Kültür dünyamızın önemli yayımlarından olan Aktüel Tarih Dergisinin bu sayısı da irfan dünyamıza zenginlik katkı sunmaya devam ediyor. Hacı Bektaş-ı Veli portresinin işlendiği bu sayıda Bektaşiliğe dair birçok konu teferruatıyla yer aldı. Dursun Gümüşoğlu, Necdet İşli gibi önemli isimlerin röportajlarının yer aldığı bu sayıda; Haşim Şahin, Fahri Maden, Harun Yıldız, Zeynep Oktay, Akın Gülyurt, Saffet Sarıkaya, Mihriban Artan ve birçok isim de yazılarıyla bu sayıya katkılarını sundu.
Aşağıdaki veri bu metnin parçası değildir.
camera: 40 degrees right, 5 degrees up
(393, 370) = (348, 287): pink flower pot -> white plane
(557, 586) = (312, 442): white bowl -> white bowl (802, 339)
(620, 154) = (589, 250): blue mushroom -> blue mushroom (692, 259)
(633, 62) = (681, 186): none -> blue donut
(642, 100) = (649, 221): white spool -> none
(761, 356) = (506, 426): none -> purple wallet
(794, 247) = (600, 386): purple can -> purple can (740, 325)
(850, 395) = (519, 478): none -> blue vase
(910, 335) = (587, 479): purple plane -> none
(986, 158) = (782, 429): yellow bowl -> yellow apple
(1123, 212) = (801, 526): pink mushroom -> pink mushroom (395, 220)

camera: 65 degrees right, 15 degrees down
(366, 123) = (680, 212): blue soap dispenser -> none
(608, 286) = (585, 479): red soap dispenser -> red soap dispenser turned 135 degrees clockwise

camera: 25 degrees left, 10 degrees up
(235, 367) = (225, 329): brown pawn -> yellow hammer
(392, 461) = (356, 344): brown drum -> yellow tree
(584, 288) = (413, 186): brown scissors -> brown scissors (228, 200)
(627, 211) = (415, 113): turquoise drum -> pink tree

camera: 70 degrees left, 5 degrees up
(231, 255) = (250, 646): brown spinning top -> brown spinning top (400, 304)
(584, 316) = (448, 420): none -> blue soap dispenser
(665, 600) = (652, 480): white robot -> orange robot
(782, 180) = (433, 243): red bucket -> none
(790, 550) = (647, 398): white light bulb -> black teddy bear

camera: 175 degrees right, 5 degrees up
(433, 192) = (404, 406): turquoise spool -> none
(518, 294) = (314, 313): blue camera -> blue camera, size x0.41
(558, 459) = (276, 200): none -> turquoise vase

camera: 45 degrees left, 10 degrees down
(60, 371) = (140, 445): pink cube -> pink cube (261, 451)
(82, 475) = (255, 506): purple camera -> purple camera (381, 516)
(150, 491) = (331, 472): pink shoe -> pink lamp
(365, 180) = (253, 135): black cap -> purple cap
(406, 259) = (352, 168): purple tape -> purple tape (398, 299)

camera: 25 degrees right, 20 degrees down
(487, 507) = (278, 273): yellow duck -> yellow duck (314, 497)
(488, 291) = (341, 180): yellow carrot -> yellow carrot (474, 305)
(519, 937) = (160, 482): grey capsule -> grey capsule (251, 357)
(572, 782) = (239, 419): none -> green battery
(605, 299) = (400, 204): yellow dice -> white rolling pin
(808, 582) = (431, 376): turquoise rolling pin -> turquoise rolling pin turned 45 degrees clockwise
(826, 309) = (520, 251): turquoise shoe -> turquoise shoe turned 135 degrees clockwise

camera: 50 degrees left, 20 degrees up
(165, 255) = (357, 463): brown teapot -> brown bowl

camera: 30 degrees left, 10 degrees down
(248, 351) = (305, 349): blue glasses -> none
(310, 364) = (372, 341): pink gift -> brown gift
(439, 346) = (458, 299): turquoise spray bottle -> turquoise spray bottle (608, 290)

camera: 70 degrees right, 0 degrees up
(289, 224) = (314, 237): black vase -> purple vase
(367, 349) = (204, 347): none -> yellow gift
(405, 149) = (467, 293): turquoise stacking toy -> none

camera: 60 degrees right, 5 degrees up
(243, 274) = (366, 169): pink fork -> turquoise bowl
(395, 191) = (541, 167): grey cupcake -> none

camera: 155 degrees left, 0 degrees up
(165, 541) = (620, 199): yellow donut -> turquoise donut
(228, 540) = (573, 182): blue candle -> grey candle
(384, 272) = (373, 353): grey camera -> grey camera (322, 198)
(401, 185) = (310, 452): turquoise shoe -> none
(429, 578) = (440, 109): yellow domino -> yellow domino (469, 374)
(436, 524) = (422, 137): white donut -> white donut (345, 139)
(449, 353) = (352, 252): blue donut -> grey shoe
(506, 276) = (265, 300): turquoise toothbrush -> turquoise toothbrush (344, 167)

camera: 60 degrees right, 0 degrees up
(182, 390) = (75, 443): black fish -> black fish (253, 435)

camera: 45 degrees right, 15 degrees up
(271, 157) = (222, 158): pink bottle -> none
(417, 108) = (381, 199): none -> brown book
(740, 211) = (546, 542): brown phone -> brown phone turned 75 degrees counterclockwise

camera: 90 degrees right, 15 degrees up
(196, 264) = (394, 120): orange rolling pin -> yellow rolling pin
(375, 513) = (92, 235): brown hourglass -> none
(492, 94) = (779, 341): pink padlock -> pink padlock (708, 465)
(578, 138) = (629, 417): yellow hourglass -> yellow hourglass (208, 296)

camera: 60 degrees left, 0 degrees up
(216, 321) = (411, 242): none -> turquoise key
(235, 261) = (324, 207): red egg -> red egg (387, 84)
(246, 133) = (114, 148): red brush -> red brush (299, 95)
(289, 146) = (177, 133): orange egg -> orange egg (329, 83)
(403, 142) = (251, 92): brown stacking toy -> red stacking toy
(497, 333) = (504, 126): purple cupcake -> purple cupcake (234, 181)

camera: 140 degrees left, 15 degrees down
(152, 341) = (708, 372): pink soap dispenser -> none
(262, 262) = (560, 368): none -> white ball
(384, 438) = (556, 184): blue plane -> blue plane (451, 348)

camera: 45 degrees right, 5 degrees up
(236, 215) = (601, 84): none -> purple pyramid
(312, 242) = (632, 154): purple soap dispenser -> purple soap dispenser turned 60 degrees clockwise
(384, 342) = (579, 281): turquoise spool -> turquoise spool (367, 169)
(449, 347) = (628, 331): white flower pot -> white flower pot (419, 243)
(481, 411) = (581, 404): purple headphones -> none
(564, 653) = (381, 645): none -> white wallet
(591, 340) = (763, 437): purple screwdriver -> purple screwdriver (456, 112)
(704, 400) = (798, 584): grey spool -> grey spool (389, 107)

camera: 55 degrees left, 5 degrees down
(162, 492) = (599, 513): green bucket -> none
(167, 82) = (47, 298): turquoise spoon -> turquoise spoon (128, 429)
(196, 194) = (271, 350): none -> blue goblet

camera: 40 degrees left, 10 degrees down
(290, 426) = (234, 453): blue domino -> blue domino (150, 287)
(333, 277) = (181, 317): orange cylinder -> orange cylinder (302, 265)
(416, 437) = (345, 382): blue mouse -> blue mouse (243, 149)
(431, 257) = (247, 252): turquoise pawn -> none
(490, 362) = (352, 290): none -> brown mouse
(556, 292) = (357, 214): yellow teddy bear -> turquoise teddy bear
"ALİ'SİZ ALEVİLİĞİ KARŞI UYANIK OLMAMIZ LAZIM"
Bektaşi Babası Durmuş Gümüşoğlu Bektaşiliğinin nasıl bir yol olduğunu anlattı. Gümüşoğlu Bektaşi olmanın ölçülerini şöyle sıralıyor: "Kuran'a, Hz. Muhammed'in hak peygamber olduğuna, Hz. Ali'nin velayetine inanacak bu konuda eğitim almaya müsait olmuş bir ahlaka sahip olacak. Çünkü ahlak yoksa her şey sıfır. Hiçbir şeyin önemi yok." Ali'siz Alevilik tehlikesine de dikkat çeken Gümüşoğlu, "Alevi toplumu özellikle 1960 ve 70'lerdeki sol rüzgârla öyle bir tahrip edildi ki Marksizm bile tamamen unutuldu, iş tanrıtanımazlığa evrildi, bizim başımıza bela oldu. Türkiye'nin o dönemki yurtdışına çıkan solcuları Aleviliği Ali'siz noktaya getirdiler. Özellikle Almanya Ali'siz Aleviliği çok destekliyor, bunun için uyanık olmamız lazım."
"HACI BEKTAŞİ VELİ'YE GÖRE KURAN SEVGİLİDEN GELEN BİR MÜJDE MEKTUBUDUR"
Kaygusuz Abdal üzerine yaptığı çalışmalar ile bilinen Boğaziçi Üniversitesi Türk Dili ve Edebiyatı Bölümü öğretim üyesi Dr. Zeynep Oktay ise Kaygusuz'un kendisine ilk Bektaşi diyen şair olduğuna dikkat çekti. Dokuz Eylül Üniversitesi'nden Doç. Dr. Emrah Dindi ise Hacı Bektaşi Veli'ye göre Kuran-ı Kerim başlıklı yazısında O'na göre Kuran âşıktan maşuka bir mektup olduğunu yazar. Hacı Bektaş, Kuran'ı hatta dört kitabı Tanrı'nın insanlara şefkat ve merhametinin bir eseri olarak görür. Kuran insanı azapla tehdit eden sıkıntıya sokan bir kitap değil sevgiliden gelen bir müjde mektubudur. Kuran'ı sınırsız anlam ve sırlara sahip bir kitap olarak görür.
RÖPORTAJLAR VE DOSYA KONULAR YER ALIYOR
Eskişehir Anadolu Üniversitesi Öğretim Üyesi Prof. Dr. Haşim Şahin ise 'Bektaşi idik Balım Sultandan Evvel' başlıklı yazısıyla okuyucularını oldukça akademik ama bir o kadar da keyifli bir tarih yolculuğuna çıkartıyor. Boğaziçi Üniversitesi Öğretim Üyesi Dr. Zeynep Oktay ile tasavvuf edebiyatı üzerine yapılan söyleşi de ise Bektaşi teriminin tarihsel kökenine iniliyor.
OKUYUCU KEYİFLİ BİR TARİH YOLCULUĞUNA ÇIKARTILIYOR
Prof. Dr. Harun Yıldız da 'Mitolojiden gerçeğe Hacı Bektaş Veli'nin tarihsel portresini ele aldığı dosya yazısında birçok önemli bilgiyi okuyucusuyla paylaşıyor. Hacı Bektaş Veli'nin Horasan'ın Nişabur kentinde başlayıp Anadolu'nun Sulucakarahöyük isimli bir Türkmen köyünde sona eren hayatı ve fikir dünyası ayrıntılarıyla ele alınıyor.